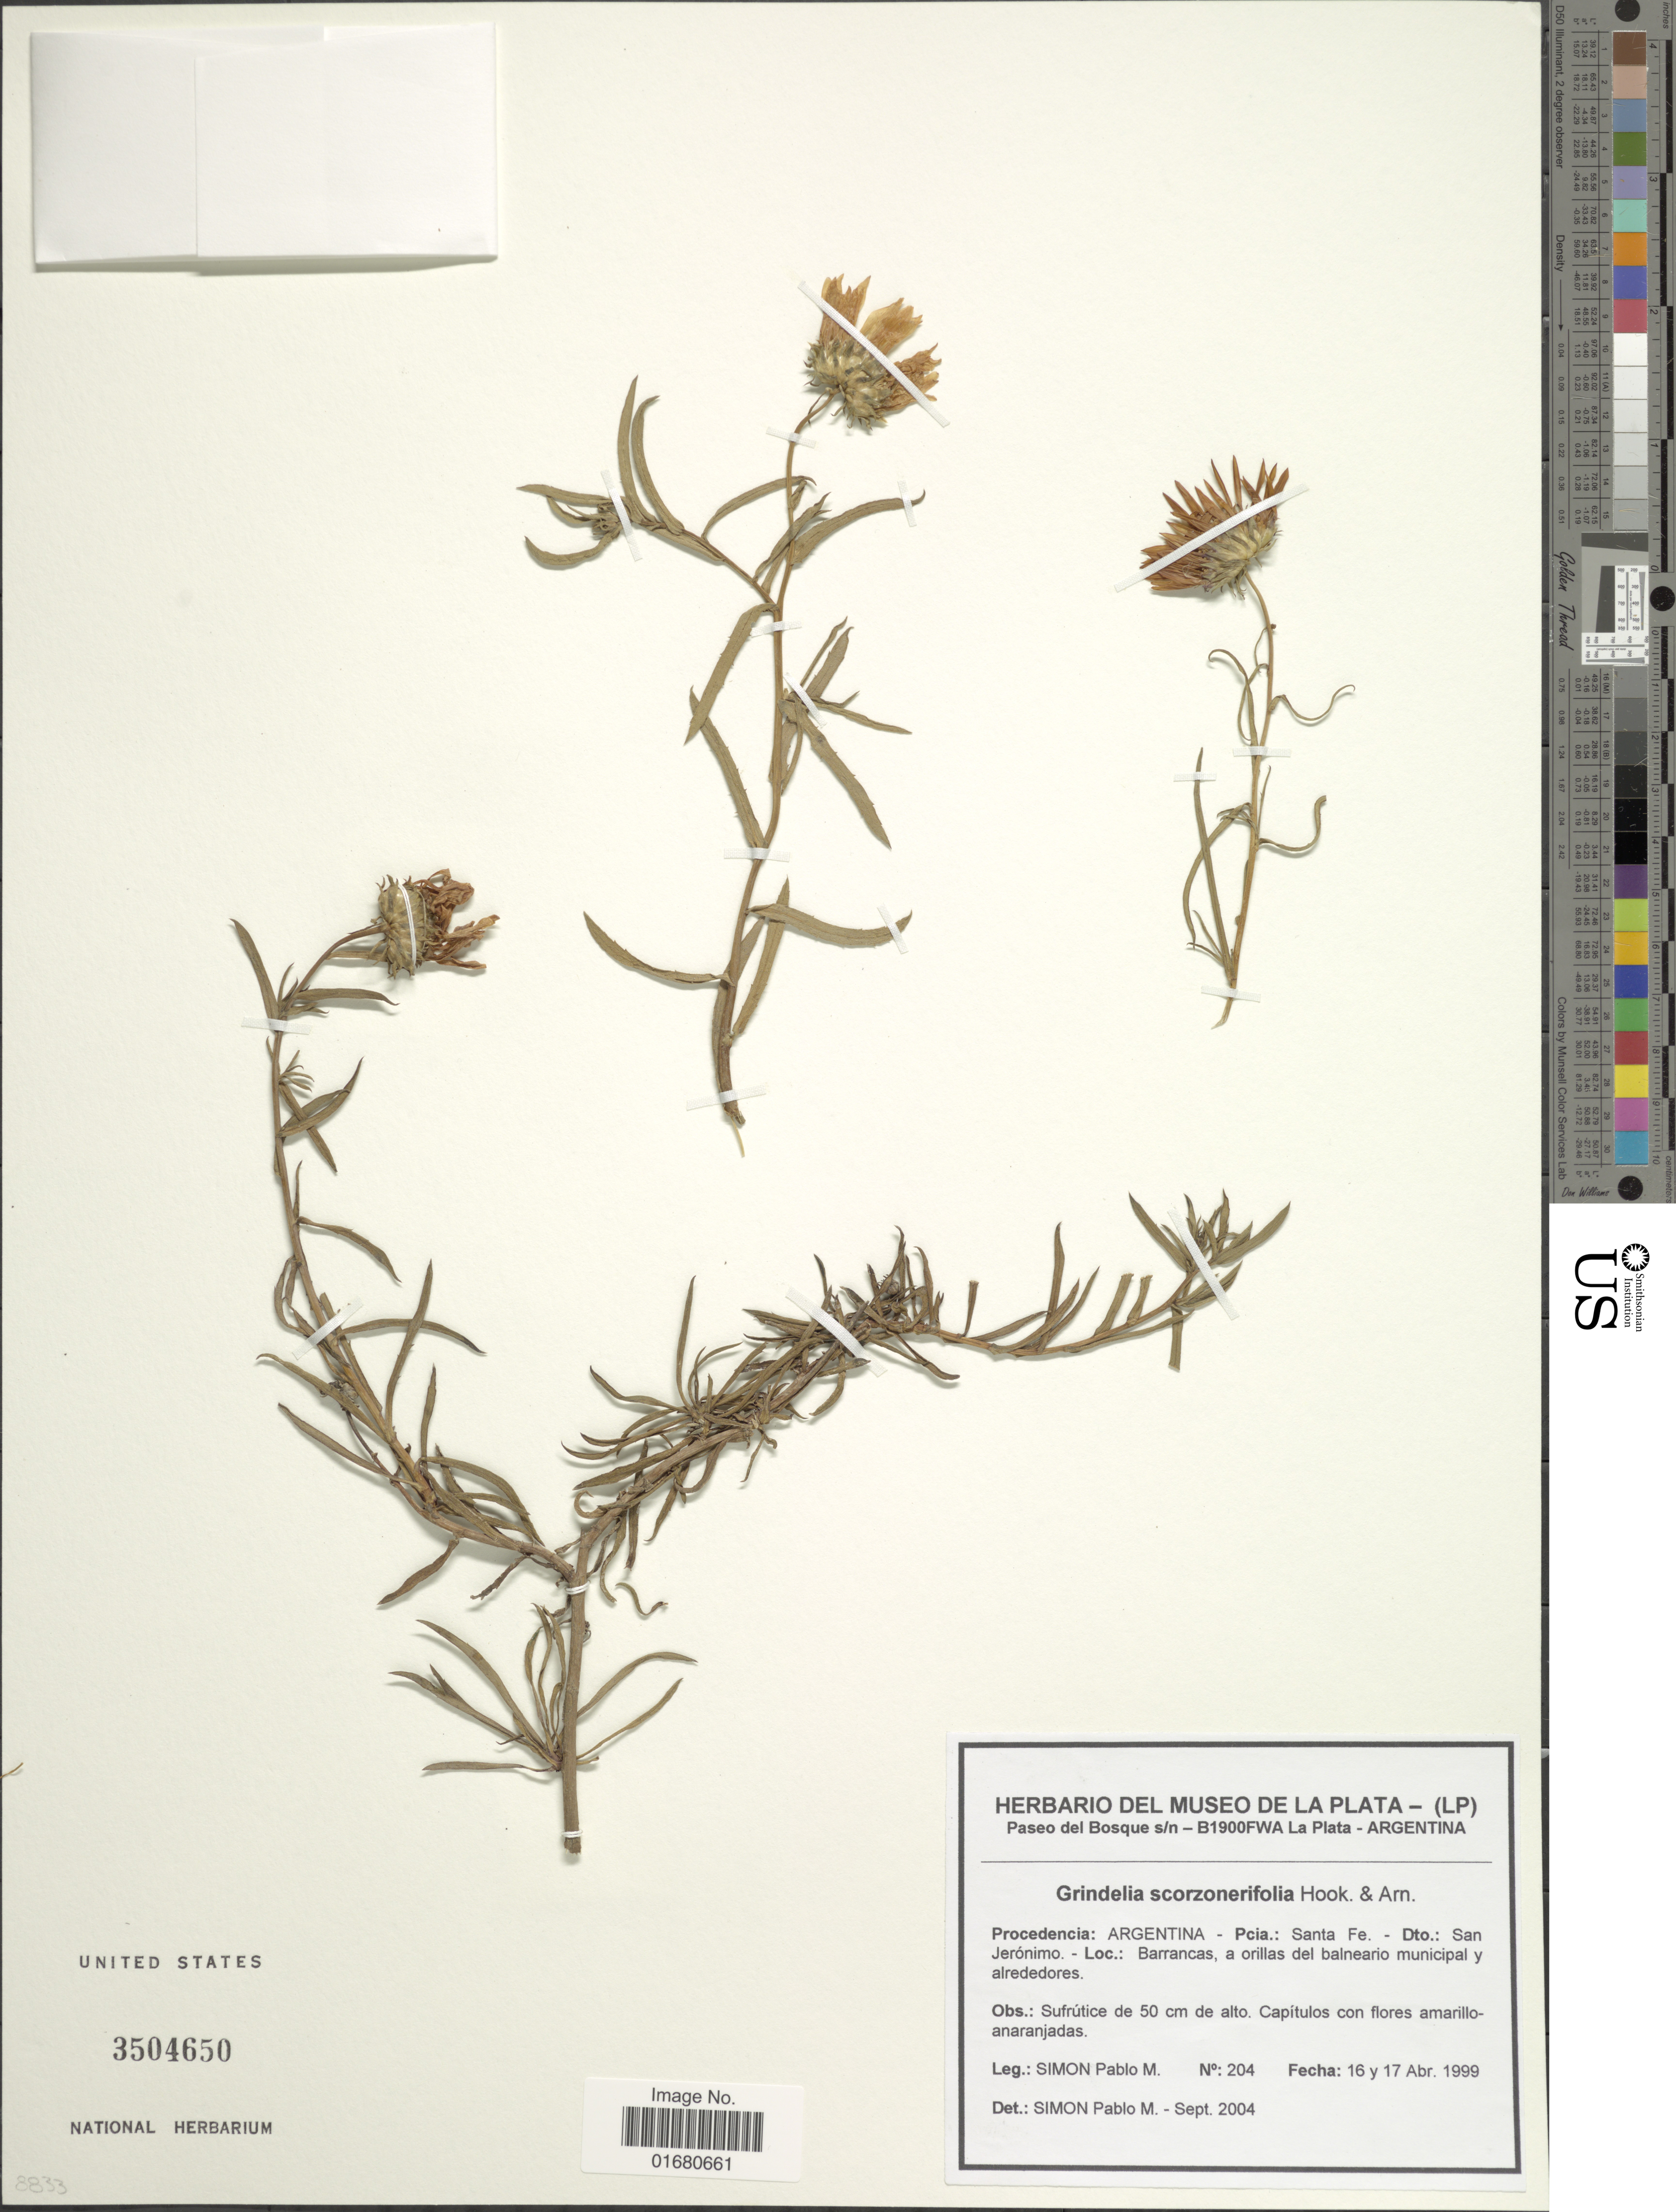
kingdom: Plantae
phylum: Tracheophyta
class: Magnoliopsida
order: Asterales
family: Asteraceae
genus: Grindelia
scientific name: Grindelia scorzonerifolia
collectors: P. M. Simón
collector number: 204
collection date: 1999-04-16/1999-04-17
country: Argentina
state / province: Santa Fe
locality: Dto.: San Jeronimo, Barrancas, a orillas del balneario municipal y alrededores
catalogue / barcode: US 3504650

┄┄┄┄┄┄┄┄┄┄

**DO THIS:** Copy the material above word for word, from the line with "phylum: Tracheophyta" through the end of the material.

**SOLVED EXERCISE:**
phylum: Tracheophyta
class: Magnoliopsida
order: Asterales
family: Asteraceae
genus: Grindelia
scientific name: Grindelia scorzonerifolia
collectors: P. M. Simón
collector number: 204
collection date: 1999-04-16/1999-04-17
country: Argentina
state / province: Santa Fe
locality: Dto.: San Jeronimo, Barrancas, a orillas del balneario municipal y alrededores
catalogue / barcode: US 3504650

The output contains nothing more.